De la piste de la DEA en passant par l'univers mystique d'une secte, d'extraits de blogs à séances d'interrogatoires, on a accès à toutes les informations révélées plus ou moins confidentiellement de l'affaire XDDL qui a défrayé les chroniques durant plus 8 ans (et peut-être encore plus si de nouvelles pistes font surface). Les faits sont mis en image à hauteur d'homme, les spéléologues effectuant les fouilles souterraines portent des noms et des visages. Et des protagonistes il y a en a : famille, amis de longue date, policiers, scientifiques, ecclésisastiques... Je suis admiratif de l'alternance si fluide de flashbacks en BD biographique, d'investigation en BD documentaire, de reproductions de lettres, mails, notes de blogs, de texte compléementaires, de suggestions de lecture. Les 200 pages de cet album sont justifiées, les chapitres sont également pondérés. Tout le monde prendra donc plaisir à gratter une piste plus qu'une autre. Car cette traque est toujours en cours, à l'instar de celle de la Chouette d'Or, relancée aux USA par la série Netflix dont je n'avais pas entendu parler.
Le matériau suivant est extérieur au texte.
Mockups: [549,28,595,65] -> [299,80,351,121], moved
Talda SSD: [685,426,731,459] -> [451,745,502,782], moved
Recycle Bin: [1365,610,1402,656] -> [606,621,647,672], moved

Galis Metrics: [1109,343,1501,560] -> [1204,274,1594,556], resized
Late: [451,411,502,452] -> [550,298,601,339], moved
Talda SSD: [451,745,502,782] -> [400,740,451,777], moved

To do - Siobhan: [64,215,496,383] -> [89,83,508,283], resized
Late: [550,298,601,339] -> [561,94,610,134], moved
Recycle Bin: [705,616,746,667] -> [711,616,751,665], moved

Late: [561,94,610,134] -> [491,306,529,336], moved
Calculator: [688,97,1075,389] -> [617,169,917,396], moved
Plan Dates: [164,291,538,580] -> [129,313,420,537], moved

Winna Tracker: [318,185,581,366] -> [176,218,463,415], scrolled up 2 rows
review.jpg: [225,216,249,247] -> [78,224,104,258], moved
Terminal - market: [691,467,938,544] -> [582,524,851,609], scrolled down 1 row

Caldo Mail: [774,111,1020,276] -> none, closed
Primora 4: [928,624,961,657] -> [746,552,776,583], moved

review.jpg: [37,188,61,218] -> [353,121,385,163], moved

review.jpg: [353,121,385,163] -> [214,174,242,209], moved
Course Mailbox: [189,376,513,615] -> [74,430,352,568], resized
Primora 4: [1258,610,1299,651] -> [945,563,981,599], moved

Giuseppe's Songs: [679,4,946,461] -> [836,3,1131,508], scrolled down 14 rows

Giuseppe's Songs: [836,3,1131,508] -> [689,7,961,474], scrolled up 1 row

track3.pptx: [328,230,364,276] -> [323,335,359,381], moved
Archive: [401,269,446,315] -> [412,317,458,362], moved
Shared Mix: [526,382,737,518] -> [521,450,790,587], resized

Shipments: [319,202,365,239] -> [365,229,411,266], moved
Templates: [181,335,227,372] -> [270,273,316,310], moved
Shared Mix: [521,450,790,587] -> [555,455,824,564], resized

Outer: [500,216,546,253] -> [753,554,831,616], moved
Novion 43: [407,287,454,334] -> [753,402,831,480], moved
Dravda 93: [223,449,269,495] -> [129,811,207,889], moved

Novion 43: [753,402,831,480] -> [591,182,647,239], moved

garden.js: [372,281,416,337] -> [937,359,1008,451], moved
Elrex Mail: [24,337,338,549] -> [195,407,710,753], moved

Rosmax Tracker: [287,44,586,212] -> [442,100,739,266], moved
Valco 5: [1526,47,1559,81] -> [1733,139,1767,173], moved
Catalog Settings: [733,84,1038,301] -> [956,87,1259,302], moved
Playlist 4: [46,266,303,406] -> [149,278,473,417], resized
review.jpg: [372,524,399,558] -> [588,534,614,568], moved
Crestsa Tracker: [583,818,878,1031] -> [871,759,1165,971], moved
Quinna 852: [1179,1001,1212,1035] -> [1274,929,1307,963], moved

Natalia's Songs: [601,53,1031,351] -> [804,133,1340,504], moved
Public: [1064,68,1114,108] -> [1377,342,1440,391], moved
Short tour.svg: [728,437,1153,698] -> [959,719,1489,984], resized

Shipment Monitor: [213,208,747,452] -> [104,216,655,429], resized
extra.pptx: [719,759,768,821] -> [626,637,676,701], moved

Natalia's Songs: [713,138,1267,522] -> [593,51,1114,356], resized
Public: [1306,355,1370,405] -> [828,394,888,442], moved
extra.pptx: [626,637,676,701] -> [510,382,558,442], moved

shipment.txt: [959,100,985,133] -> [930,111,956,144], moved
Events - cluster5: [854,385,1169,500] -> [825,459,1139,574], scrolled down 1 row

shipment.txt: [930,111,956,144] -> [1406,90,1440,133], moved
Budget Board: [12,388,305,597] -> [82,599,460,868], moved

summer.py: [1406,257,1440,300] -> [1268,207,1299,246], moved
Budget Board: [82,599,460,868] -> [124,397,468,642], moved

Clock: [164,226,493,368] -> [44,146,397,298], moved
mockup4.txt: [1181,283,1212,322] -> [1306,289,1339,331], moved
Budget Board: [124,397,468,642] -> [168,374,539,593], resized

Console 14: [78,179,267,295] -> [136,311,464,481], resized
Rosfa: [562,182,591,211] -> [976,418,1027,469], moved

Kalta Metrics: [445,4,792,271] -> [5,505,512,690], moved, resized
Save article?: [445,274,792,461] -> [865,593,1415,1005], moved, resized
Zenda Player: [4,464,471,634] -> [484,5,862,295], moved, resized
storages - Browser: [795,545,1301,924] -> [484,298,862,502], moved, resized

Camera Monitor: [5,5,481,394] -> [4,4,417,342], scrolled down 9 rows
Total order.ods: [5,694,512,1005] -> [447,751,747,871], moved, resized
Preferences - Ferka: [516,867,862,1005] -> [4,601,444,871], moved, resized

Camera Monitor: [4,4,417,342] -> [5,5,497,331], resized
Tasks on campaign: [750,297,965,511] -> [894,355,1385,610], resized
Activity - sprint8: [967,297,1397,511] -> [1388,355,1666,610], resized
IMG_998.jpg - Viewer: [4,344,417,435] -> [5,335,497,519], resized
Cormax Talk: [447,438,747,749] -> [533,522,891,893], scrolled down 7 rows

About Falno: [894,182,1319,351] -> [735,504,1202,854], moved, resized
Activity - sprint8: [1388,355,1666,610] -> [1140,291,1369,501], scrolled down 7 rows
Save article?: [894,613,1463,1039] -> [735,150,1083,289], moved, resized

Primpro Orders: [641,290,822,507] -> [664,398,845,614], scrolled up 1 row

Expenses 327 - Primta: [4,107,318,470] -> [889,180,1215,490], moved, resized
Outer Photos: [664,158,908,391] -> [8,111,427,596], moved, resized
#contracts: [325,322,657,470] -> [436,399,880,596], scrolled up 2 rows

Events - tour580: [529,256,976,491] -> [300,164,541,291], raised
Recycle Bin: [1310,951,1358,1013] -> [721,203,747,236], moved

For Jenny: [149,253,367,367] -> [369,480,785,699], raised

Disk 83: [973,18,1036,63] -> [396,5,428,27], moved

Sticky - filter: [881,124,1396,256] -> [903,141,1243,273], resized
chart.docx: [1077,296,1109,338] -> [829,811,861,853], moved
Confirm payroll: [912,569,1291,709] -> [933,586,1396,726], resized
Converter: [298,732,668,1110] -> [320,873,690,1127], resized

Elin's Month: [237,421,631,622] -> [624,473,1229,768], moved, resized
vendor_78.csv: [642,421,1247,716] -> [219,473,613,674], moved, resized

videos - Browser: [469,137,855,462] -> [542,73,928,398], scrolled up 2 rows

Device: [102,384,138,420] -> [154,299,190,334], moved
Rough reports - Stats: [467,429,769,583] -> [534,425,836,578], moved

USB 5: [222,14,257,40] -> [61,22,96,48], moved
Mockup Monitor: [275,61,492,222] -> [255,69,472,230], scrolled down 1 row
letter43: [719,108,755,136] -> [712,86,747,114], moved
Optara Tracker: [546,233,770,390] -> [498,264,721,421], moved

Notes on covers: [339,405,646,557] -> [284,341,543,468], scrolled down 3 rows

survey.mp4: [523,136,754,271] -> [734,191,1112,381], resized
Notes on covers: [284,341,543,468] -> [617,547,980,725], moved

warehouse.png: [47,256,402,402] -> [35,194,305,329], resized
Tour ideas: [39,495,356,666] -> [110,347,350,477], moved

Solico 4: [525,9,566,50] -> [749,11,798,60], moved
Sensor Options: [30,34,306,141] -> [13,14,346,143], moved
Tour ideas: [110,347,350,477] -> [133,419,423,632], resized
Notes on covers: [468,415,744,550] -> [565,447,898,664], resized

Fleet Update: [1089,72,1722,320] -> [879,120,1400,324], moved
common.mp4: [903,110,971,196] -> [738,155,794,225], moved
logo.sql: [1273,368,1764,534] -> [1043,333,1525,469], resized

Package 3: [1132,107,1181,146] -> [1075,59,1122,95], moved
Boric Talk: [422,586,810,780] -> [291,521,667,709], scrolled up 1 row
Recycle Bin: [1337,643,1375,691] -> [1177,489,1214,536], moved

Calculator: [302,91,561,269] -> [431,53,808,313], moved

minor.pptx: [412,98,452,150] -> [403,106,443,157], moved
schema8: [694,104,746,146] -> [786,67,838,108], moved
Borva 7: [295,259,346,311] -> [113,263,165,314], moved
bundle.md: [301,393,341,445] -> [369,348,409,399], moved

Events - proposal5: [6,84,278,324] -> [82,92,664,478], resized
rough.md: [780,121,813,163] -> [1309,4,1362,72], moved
Car de locale, l'enquête a vite pris une tournure nationale puis européenne et maintenant mondiale. Et ce bel ouvrage de Petit-Valette risque d'en inspirer d'autres tant tous les ingrédients d'une course-poursuite sans fin sont là. Les dernières pages le confirment en empilant les avis de spécialistes, proches et autres concernant la question pourtant simple de la vie ou de la mort de l'insaisissable XDDL. Une expérience passionante chaudement recommandée aux amateurs de polar et de faits divers.